Suzi Feay

Visitants from the past: The Ministry of Time, by Kaliane Bradley, reviewed

An experimental project transports people across centuries. Lieutenant Graham Gore, an Arctic explorer whisked from the 1840s to present-day London, is not overly impressed

John Franklin’s doomed expedition to find the North-West Passage. One of the members, a naval officer, plays a leading role in Kaliane Bradley’s striking debut. [Getty Images] 
issue 01 June 2024

If you could resuscitate a hunk from history, who would you choose? The secretive Whitehall ministry in Kaliane Bradley’s striking debut is working on time travel, facilitating the removal of various Brits from their own era to (roughly) ours. The candidates were all due to die anyway, so the risk of altering history is minimal. Curiously, the boffins do not pick Lord Byron, but a naval officer on the doomed Franklin expedition to the Arctic, lost in the search for the Northwest Passage.

Each time traveller is assigned a ‘bridge’ – someone to both monitor and help them adapt to 21st-century London. Lieutenant Graham Gore is paired with a young female civil servant of mixed white and Cambodian heritage. ‘I don’t say my name, even in my head,’ she announces, but as their relationship, cooped in a shared flat, develops, he dubs her ‘Little Cat’. He has to be trained not to use the word ‘negress’ of Semellia, another bridge, and unhesitatingly recalls his own brushes with the slave trade. Whisked from the 1840s, he is not overly impressed with the modern world, scorning the ‘diorama’ that shows ‘people at their most wretched’. ‘No one’s forcing you to watch EastEnders.’ Learning about climate change, he asks: ‘Can you go back and stop it from happening?’

The other ‘expats’, as the visitants are known, comprise Arthur, a harrowed, gay officer from the first world war who knew Wilfred Owen; an arrogant captain due to die at the battle of Naseby; an ostracised 17th-century lesbian; and an Englishwoman caught up in Robespierre’s Terror. Alas, Bradley seems uninterested in the latter’s Parisian ordeal and she swiftly disappears from the narrative.

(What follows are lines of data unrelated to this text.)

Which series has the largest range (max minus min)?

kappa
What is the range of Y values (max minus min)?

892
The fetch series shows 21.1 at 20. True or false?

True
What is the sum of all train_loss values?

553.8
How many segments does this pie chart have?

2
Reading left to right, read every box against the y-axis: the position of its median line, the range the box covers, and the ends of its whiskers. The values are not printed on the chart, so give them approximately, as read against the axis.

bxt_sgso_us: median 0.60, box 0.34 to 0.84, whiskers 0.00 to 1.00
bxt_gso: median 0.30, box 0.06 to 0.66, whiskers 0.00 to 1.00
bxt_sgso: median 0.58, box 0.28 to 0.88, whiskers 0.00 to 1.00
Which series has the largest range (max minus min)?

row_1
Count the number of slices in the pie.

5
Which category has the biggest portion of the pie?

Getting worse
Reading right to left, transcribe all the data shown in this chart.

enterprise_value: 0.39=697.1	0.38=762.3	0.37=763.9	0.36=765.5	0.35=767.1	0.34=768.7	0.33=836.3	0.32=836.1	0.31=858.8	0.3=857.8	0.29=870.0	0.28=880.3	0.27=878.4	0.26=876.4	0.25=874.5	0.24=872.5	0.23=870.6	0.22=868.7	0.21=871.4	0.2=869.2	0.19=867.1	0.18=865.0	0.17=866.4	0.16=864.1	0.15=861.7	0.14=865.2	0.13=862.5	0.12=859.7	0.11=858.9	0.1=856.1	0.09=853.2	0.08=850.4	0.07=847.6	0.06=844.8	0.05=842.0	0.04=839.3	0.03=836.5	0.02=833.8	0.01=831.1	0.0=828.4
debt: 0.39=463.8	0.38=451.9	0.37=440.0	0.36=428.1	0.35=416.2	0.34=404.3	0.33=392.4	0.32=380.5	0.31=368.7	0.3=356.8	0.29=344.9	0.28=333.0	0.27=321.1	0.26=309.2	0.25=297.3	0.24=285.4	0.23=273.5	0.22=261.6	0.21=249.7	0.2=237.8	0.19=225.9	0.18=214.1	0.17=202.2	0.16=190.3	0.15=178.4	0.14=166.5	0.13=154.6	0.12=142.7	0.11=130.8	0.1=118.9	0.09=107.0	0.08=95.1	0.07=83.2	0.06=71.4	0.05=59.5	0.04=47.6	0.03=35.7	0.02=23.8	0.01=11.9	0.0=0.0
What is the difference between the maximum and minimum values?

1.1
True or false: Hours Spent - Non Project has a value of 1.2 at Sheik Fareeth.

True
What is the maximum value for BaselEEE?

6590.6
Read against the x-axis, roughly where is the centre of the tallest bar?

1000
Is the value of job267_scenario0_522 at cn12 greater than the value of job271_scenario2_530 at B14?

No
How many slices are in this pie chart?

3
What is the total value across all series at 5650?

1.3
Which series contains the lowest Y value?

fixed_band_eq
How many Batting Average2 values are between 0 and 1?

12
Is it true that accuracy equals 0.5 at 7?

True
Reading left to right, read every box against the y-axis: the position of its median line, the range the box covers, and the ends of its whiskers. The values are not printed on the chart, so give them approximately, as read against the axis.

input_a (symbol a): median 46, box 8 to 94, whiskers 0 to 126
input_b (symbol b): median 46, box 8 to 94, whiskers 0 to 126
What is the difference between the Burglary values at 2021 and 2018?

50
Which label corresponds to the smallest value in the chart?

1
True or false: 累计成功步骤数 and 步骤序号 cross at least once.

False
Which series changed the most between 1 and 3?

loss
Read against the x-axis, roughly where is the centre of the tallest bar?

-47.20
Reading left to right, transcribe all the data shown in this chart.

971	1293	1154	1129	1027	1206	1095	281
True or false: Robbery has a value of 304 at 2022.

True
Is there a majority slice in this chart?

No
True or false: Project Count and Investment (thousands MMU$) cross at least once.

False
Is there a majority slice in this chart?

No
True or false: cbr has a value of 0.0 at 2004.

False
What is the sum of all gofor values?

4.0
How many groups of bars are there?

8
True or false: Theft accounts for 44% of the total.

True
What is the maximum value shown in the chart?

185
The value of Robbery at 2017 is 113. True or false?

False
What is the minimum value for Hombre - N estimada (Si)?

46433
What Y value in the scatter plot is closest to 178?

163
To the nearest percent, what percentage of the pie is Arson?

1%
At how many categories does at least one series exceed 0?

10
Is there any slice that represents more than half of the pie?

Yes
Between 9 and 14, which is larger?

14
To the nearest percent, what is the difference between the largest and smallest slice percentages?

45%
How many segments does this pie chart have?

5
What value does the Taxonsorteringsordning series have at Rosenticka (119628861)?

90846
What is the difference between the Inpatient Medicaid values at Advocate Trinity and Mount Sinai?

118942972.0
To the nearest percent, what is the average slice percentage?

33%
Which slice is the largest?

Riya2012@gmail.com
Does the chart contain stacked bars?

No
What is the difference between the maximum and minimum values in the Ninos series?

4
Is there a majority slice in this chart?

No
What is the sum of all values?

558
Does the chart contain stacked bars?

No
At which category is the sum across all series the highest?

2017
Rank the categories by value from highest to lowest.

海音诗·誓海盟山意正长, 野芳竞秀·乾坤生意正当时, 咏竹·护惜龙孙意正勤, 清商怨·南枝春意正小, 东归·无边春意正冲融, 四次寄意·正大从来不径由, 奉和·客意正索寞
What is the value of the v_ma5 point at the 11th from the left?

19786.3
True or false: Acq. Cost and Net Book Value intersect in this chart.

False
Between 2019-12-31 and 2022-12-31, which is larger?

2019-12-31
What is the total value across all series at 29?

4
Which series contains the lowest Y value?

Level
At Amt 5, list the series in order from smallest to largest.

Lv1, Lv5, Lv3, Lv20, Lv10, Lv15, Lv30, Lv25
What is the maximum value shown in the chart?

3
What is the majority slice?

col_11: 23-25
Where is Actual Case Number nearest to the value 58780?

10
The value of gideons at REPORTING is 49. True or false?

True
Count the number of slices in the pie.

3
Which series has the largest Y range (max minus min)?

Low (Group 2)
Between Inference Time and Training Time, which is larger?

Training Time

Little Cat falls hard for sexy Graham, who, for an unmarried man who has been at sea since the age of 11, gets the hang of things surprisingly quickly, despite retaining a few Victorian hang-ups. But their passion is soon interrupted by temporal ructions, moles in the ministry and, of course, portal-hopping villains. As for how time travel actually works, Bradley adopts the ‘Frankenstein’ method of scientific exposition (retorts, glass valves? Something about lightning?). ‘Don’t worry about it,’ avers Little Cat. Narratives, counter-narratives, twists and frenzied bouts of cleaning up the timeline ensue. I’m not certain I followed all this or was even meant to, but amid the climaxes and explosions there are interesting discussions between Semillia and Cat about who gets to write history and how they go about it.